Muitos países começaram a incluir advertências na comida industrializada [no Brasil, a regra começa a valer em outubro] e até aumentar os impostos sobre os produtos altamente açucarados. Essas medidas parecem estar fazendo efeito. Com a opinião pública se voltando contra o açúcar, a indústria de alimentos tem prometido reduzir sua quantidade. O problema é que ele não é fácil de substituir. Nenhuma das alternativas artificiais criadas no último século é tão irresistível, ou tão versátil, quanto o açúcar. A imposição de novas regras, a pressão das autoridades e o sentimento do público criaram uma espécie de pânico, e uma onda de inovação, na indústria. A corrida não é para criar um substituto ao açúcar; é para desenhar um novo açúcar.
O método da Doux Matok para reestruturar os cristais de açúcar foi inventado pelo pai de Eran, o químico industrial Avraham Baniel.
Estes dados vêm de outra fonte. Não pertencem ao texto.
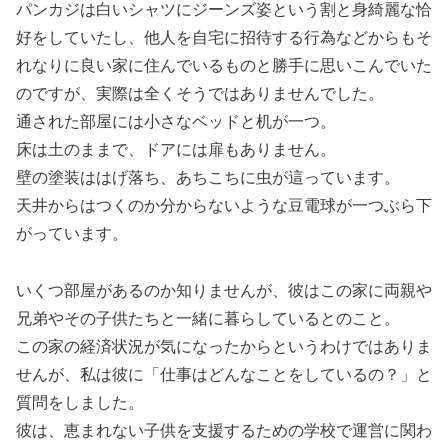
パンカジは白いシャツにジーンズ姿という割と身綺麗な恰
好をしていたし、他人を自宅に招待する行為などからもそ
れなりに良い家に住んでいるものと勝手に思いこんでいた
のですが、実際は全くそうではありませんでした。
通された部屋には小さなベッドと机が一つ。
床は土のままで、ドアには扉もありません。
壁の塗装ははげ落ち、あちこちに虫が這っています。
天井からはつくのか分からないような豆電球が一つぶら下
がっています。
いくつ部屋があるのか知りませんが、彼はこの家に両親や
兄弟やその子供たちと一緒に暮らしているとのこと。
この家の経済状況が気になったからというわけではありま
せんが、私は彼に「仕事はどんなことをしているの？」と
質問をしました。
彼は、恵まれない子供を支援するための学校で運営に関わ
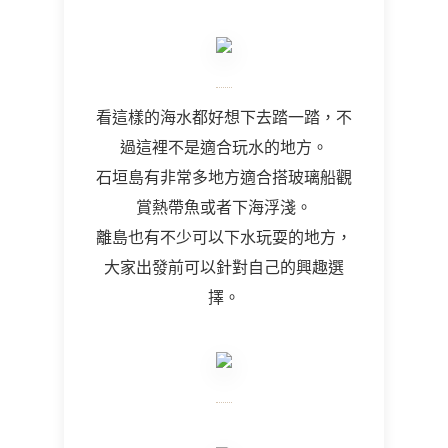
看這樣的海水都好想下去踏一踏，不
過這裡不是適合玩水的地方。
石垣島有非常多地方適合搭玻璃船觀
賞熱帶魚或者下海浮淺。
離島也有不少可以下水玩耍的地方，
大家出發前可以針對自己的興趣選
擇。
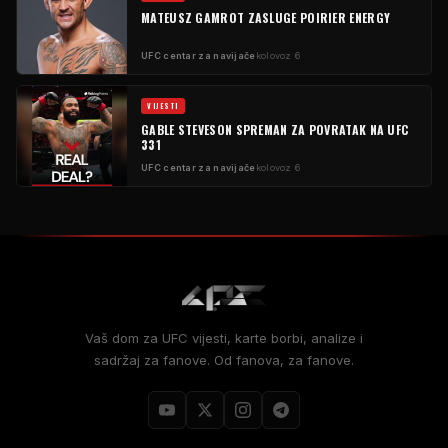
MATEUSZ GAMROT ZASLUGE POIRIER ENERGY
UFC centar za navijače
kolovoz 6
VIJESTI
GABLE STEVESON SPREMAN ZA POVRATAK NA UFC
331
UFC centar za navijače
kolovoz 6
Vaš dom za UFC vijesti, karte borbi, analize i
sadržaj za fanove. Od fanova, za fanove.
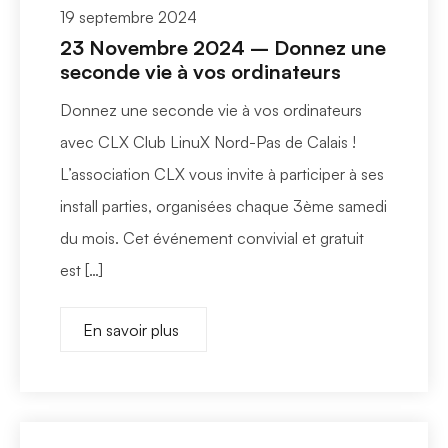
19 septembre 2024
23 Novembre 2024 – Donnez une
seconde vie à vos ordinateurs
Donnez une seconde vie à vos ordinateurs
avec CLX Club LinuX Nord-Pas de Calais !
L’association CLX vous invite à participer à ses
install parties, organisées chaque 3ème samedi
du mois. Cet événement convivial et gratuit
est […]
En savoir plus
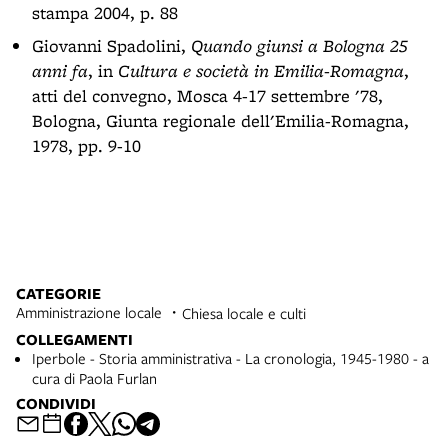
stampa 2004, p. 88
Giovanni Spadolini,
Quando giunsi a Bologna 25
anni fa
, in
Cultura e società in Emilia-Romagna
,
atti del convegno, Mosca 4-17 settembre '78,
Bologna, Giunta regionale dell'Emilia-Romagna,
1978, pp. 9-10
CATEGORIE
Amministrazione locale
Chiesa locale e culti
COLLEGAMENTI
Iperbole - Storia amministrativa - La cronologia, 1945-1980 - a
cura di Paola Furlan
CONDIVIDI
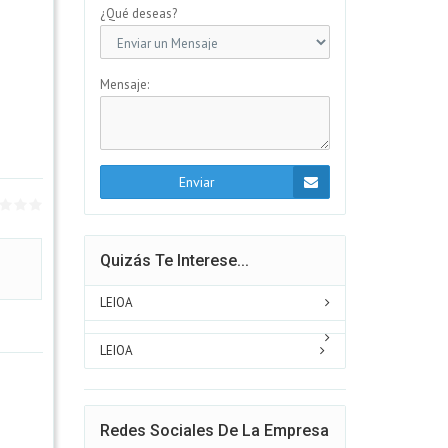
¿Qué deseas?
Mensaje:
Enviar
Quizás Te Interese...
LEIOA
LEIOA
Redes Sociales De La Empresa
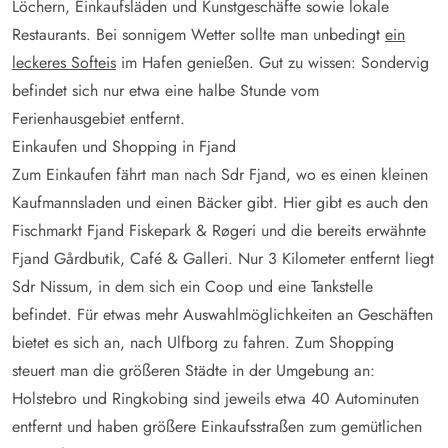
Löchern, Einkaufsläden und Kunstgeschäfte sowie lokale
Restaurants. Bei sonnigem Wetter sollte man unbedingt
ein
leckeres Softeis
im Hafen genießen. Gut zu wissen: Sondervig
befindet sich nur etwa eine halbe Stunde vom
Ferienhausgebiet entfernt.
Einkaufen und Shopping in Fjand
Zum Einkaufen fährt man nach Sdr Fjand, wo es einen kleinen
Kaufmannsladen und einen Bäcker gibt. Hier gibt es auch den
Fischmarkt Fjand Fiskepark & Røgeri und die bereits erwähnte
Fjand Gårdbutik, Café & Galleri. Nur 3 Kilometer entfernt liegt
Sdr Nissum, in dem sich ein Coop und eine Tankstelle
befindet. Für etwas mehr Auswahlmöglichkeiten an Geschäften
bietet es sich an, nach Ulfborg zu fahren. Zum Shopping
steuert man die größeren Städte in der Umgebung an:
Holstebro und Ringkobing sind jeweils etwa 40 Autominuten
entfernt und haben größere Einkaufsstraßen zum gemütlichen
Ele patenteou a técnica em 2015, quando tinha 96 anos de idade; hoje tem 101, e finalmente está aposentado. Avraham começou a refletir sobre o açúcar na década de 1990, quando trabalhou como consultor para uma empresa inglesa de adoçante. O produto estava vendendo mal, e pesquisas mostraram que as crianças, em especial, continuavam preferindo açúcar de verdade. Então Avraham se lembrou de um caso da década de 1940, quando o açúcar era racionado em Israel.
A vizinha dele perguntou se Avraham, como químico, conseguiria um pouco de farinha de milho, pois ela queria fazer um pudim. Ela achava que a consistência grossa e grudenta da farinha envolveria a língua, deixando o pudim gostoso mesmo com bem pouco açúcar.
Avraham ajudou a vizinha, e depois foi fazer o próprio pudim. Descobriu que ela estava certa: quanto mais viscoso o pudim, mais doce ele ficava. Então, para reduzir a quantidade de açúcar, talvez o melhor caminho fosse redesenhá-lo. Quando você coloca algo doce na boca, a sua saliva dissolve os cristais de açúcar, mas só 20% deles se conectam aos receptores de sabor na língua. Todo o resto é simplesmente engolido e desce pela garganta – você consome aquelas calorias, mas nem sente o sabor delas. Avraham começou a estudar uma maneira de melhorar a conexão dos cristais com os nossos receptores gustativos, e passou a misturar sacarose (açúcar comum) com outras substâncias. Depois de algum tempo, teve a ideia de usar sílica.
A sílica, ou dióxido de silício (SiO2), já é usada pela indústria de alimentos como “agente de fluidez” (para evitar o empedramento de farinhas, por exemplo), e passa pelo sistema digestivo sem ser metabolizada. Cada grãozinho de sílica é cinco vezes mais fino do que um fio de cabelo – invisível a olho nu e indetectável pela língua. A DouxMatok inventou um processo químico que gruda sílica nos cristais de açúcar. Eles continuam sendo 99% sacarose, mas a adição da sílica tem dois efeitos. Primeiro, ela se desprende do açúcar dentro da boca, e isso aumenta a superfície de contato entre a saliva e os cristais de sacarose [veja infográfico abaixo]. E os pontinhos onde a sílica estava grudada são “amorfos”, com átomos desordenados – que, por isso, se dissolvem muito mais facilmente na língua.
Como é muito mais solúvel, o Incredo satura rapidamente as papilas gustativas, produzindo uma forte sensação de doçura. É mais ou menos como o algodão-doce, cujo açúcar é derretido numa panela – e, por isso, se torna amorfo. Ele parece bem mais doce do que o chocolate ou os refrigerantes, por exemplo, mas contém muito menos açúcar.
Avraham e Eran patentearam sua tecnologia, fecharam acordos com investidores e grandes empresas de alimentos, e em 2014 fundaram a DouxMatok (o nome significa “duplamente doce”, em hebraico).